____ Excerpt

Moreover, while I don't have the expertise to say for sure how lasers kill mosquitoes, I strongly suspect the mechanism is well-understood and that the absorption of the laser frequency by body tissue causes intense local heat and cell destruction.
- Agreed. DNA damage does not cause a rapid death as seen in the various YouTube videos of this device in operation. — Preceding unsigned comment added by 22.214.171.124 (talk) 22:59, 29 September 2011 (UTC)
- Agreed. I cannot see any validity to the claim, not only does DNA damage kill slowly, but this laser is not based on ionizing radiation. So it's hardly plausible. As it seems this has been agreed upon for a while now, and as no-one has aced yet I've removed the content Elvegaro (talk) 08:37, 24 November 2011 (UTC)

________
____ Record extracts

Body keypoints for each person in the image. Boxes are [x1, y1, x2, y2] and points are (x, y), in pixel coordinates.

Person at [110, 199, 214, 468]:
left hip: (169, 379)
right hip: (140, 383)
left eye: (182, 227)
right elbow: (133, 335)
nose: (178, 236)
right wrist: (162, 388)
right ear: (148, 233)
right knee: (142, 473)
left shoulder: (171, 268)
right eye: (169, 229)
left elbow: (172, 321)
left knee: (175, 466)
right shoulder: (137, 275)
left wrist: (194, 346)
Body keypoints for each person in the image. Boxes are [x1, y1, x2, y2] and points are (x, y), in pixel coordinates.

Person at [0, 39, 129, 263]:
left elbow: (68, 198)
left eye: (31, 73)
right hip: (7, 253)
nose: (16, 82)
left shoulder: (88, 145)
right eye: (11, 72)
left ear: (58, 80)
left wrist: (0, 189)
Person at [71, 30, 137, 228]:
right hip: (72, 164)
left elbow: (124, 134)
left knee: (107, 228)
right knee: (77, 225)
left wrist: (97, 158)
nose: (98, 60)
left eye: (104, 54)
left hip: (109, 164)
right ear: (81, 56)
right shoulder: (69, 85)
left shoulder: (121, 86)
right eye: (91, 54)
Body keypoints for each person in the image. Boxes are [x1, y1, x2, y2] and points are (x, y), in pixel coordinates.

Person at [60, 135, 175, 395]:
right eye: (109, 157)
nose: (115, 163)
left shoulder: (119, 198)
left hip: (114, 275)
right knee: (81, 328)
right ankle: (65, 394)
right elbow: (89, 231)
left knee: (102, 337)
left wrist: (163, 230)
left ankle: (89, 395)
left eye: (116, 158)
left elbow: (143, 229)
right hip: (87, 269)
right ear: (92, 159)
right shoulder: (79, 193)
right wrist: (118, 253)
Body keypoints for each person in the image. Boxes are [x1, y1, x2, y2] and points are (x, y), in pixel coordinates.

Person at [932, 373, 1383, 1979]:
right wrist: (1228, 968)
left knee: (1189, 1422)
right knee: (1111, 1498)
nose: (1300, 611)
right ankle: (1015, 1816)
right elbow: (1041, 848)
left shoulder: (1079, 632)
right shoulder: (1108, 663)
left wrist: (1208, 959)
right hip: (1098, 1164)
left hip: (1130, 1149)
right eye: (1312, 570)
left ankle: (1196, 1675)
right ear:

________

Work task:
Quote the talk-page discussion above about how lasers kill mosquitoes in full, word for word.

Task result:
Moreover, while I don't have the expertise to say for sure how lasers kill mosquitoes, I strongly suspect the mechanism is well-understood and that the absorption of the laser frequency by body tissue causes intense local heat and cell destruction.
- Agreed. DNA damage does not cause a rapid death as seen in the various YouTube videos of this device in operation. — Preceding unsigned comment added by 22.214.171.124 (talk) 22:59, 29 September 2011 (UTC)
- Agreed. I cannot see any validity to the claim, not only does DNA damage kill slowly, but this laser is not based on ionizing radiation. So it's hardly plausible. As it seems this has been agreed upon for a while now, and as no-one has aced yet I've removed the content Elvegaro (talk) 08:37, 24 November 2011 (UTC)